*RECORDS*.
Segment Open

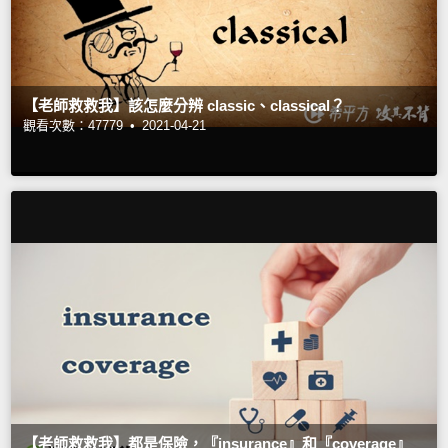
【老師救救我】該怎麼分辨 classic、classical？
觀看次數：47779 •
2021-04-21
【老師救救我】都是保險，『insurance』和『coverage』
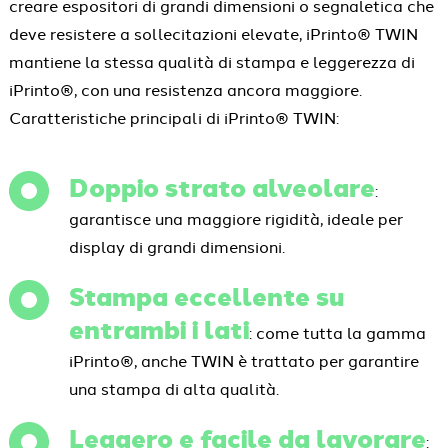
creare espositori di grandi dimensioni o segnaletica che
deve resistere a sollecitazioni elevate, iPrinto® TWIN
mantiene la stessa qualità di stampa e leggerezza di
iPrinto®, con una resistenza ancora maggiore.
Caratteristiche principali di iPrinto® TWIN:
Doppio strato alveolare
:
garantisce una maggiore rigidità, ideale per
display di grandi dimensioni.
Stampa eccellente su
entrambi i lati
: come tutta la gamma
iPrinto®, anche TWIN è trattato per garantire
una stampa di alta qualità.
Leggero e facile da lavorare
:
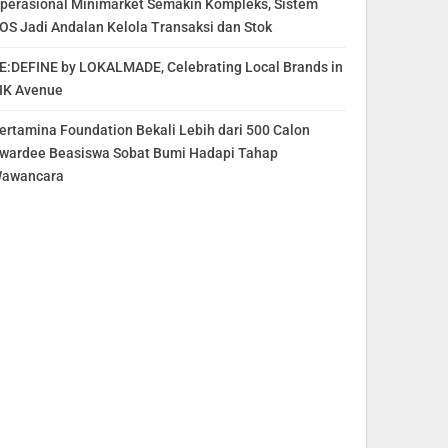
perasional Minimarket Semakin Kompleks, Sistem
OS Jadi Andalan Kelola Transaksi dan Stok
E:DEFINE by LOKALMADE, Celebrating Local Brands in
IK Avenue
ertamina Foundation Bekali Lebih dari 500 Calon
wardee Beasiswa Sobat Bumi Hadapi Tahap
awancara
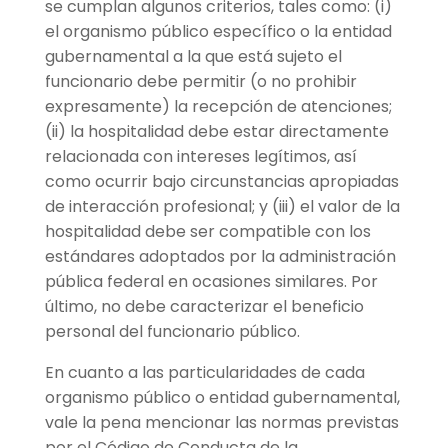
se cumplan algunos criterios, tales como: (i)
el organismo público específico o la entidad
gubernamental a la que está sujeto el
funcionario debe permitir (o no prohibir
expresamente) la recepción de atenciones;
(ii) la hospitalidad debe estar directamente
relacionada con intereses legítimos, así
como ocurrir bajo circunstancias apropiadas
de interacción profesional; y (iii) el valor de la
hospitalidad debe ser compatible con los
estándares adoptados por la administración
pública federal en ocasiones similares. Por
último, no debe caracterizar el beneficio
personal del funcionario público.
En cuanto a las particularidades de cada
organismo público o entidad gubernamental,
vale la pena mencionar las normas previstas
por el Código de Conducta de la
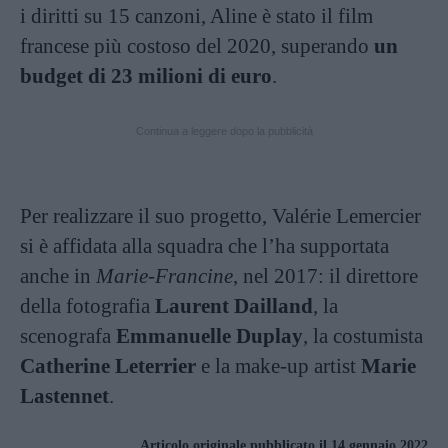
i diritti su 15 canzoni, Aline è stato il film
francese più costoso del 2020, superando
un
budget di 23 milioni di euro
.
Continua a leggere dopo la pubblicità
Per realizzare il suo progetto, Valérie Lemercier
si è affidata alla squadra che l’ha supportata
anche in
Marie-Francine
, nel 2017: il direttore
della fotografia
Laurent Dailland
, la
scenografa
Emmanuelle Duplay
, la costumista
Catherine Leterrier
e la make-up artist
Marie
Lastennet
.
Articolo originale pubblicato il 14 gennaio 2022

Segment Closed

*AIM OF THE EXERCISE*. Skipping every picture, transcribe exactly the lines above from the one containing "OS Jadi Andalan Kelola Transaksi dan Stok" through the one containing "expresamente) la recepción de atenciones;", both included.

*SOLUTION TO THIS PROBLEM*.
OS Jadi Andalan Kelola Transaksi dan Stok
E:DEFINE by LOKALMADE, Celebrating Local Brands in
IK Avenue
ertamina Foundation Bekali Lebih dari 500 Calon
wardee Beasiswa Sobat Bumi Hadapi Tahap
awancara
se cumplan algunos criterios, tales como: (i)
el organismo público específico o la entidad
gubernamental a la que está sujeto el
funcionario debe permitir (o no prohibir
expresamente) la recepción de atenciones;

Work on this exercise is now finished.